8. A heterogeneous robot formation cooperative control strategy update device, characterized in that, The device includes: The raw data acquisition unit is used to acquire the interaction trajectory data generated when heterogeneous robot formations perform collaborative tasks. The global advantage quantity acquisition unit is used to perform centralized value assessment based on the interaction trajectory data to obtain the global advantage quantity that characterizes the overall collaborative control effect of the heterogeneous robot formation. The strategy group update unit is used to divide the heterogeneous robot into several strategy groups, decompose the global advantage into the condition group advantage corresponding to each strategy group based on the contribution of each strategy group to the global advantage, and update the shared strategy parameters of each strategy group at the group level according to the condition group advantage. The personalized strategy update unit is used to allocate the condition group advantage quantity within the group based on the local observation data and individual identification parameters of each heterogeneous robot in the strategy group, so as to obtain the individual advantage quantity corresponding to each heterogeneous robot; and based on the individual advantage quantity, to synchronously update the shared strategy parameters of the strategy group and the personalized strategy parameters of each heterogeneous robot in the group. The instruction issuing unit is used to issue updated shared strategy parameters and personalized strategy parameters to the controllers of each heterogeneous robot, generating collaborative task control instructions.
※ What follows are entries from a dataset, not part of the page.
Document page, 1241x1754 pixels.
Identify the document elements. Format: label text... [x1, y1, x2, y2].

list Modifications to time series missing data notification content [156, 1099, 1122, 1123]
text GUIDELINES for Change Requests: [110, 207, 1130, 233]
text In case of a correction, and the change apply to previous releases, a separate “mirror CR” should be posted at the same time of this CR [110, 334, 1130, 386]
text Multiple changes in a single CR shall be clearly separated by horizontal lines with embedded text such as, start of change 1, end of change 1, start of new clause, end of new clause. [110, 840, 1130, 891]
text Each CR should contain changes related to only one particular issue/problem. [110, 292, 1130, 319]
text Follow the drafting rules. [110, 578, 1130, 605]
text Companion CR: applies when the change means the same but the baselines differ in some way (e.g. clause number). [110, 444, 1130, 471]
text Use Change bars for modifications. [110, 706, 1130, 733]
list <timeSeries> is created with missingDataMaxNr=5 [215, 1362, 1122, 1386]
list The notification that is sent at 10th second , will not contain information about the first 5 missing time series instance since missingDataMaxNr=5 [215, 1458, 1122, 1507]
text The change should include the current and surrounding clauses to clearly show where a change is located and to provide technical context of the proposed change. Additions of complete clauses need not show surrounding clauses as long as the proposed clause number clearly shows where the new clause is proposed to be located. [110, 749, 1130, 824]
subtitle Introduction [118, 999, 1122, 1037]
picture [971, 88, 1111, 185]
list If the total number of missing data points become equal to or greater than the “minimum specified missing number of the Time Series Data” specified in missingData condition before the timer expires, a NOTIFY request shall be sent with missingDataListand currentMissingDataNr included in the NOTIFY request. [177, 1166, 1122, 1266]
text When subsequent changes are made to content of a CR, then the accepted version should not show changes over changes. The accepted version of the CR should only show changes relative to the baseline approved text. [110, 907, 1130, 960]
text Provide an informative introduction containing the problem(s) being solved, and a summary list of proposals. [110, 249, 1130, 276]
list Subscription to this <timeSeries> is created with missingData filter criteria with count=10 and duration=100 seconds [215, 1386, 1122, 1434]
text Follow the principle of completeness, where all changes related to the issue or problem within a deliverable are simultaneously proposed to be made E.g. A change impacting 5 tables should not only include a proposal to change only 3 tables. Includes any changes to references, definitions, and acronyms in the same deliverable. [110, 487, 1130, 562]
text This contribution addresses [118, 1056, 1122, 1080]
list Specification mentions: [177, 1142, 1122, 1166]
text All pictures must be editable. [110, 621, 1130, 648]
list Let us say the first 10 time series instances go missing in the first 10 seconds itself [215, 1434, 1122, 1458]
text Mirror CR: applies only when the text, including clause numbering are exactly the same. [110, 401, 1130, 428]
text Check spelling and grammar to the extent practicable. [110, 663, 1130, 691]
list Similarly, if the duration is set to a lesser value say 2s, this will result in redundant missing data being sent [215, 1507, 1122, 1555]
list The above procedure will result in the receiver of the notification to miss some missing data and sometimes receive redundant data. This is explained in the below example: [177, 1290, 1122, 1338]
9. A computer-readable storage medium, characterized in that, The computer-readable storage medium stores a computer program that, when executed by a processor, causes the processor to perform the steps of the heterogeneous robot formation cooperative control strategy update method as described in any one of claims 1 to 7.
10. A robot control system, characterized in that, The system includes a memory and a processor, wherein the memory stores a computer program that, when executed by the processor, causes the processor of the robot control system to perform the steps of the heterogeneous robot formation cooperative control strategy update method as described in any one of claims 1 to 7.